* Problem requirements
Copy every line of the data exactly, keeping out any picture.

[Data excerpts]
+ + +

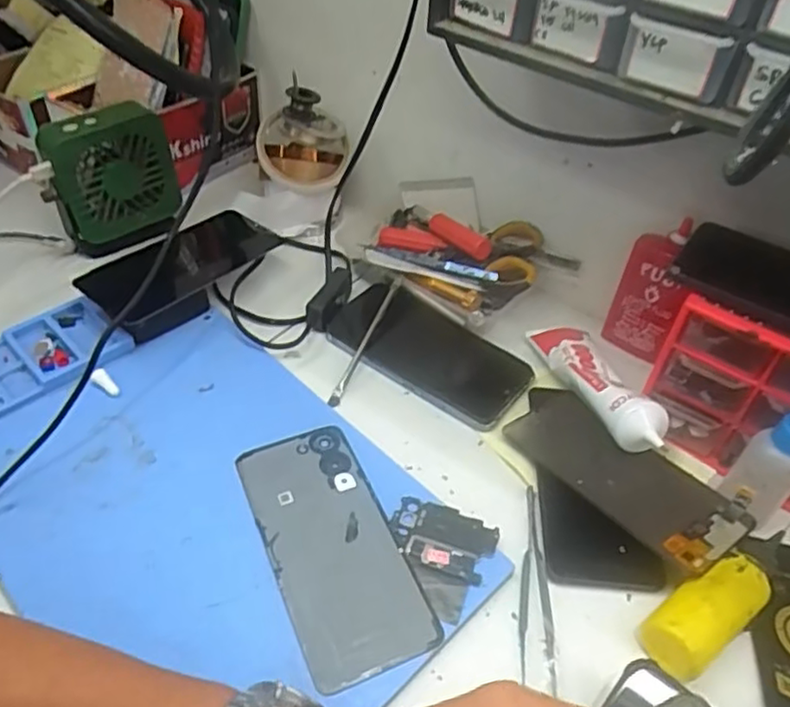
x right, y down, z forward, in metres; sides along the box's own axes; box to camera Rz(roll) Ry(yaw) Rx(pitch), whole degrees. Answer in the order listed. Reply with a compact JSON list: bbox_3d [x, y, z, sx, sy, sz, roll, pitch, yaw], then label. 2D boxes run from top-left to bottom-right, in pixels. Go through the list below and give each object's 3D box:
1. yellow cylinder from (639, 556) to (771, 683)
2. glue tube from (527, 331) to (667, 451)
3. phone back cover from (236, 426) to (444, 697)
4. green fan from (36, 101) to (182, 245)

+ + +

* Exercise result
x right, y down, z forward, in metres; sides along the box's own axes; box to camera Rz(roll) Ry(yaw) Rx(pitch), whole degrees. Answer in the order listed. Reply with a compact JSON list: bbox_3d [x, y, z, sx, sy, sz, roll, pitch, yaw], then label. 2D boxes run from top-left to bottom-right, in pixels. Go through the list below and give each object's 3D box:
1. yellow cylinder from (639, 556) to (771, 683)
2. glue tube from (527, 331) to (667, 451)
3. phone back cover from (236, 426) to (444, 697)
4. green fan from (36, 101) to (182, 245)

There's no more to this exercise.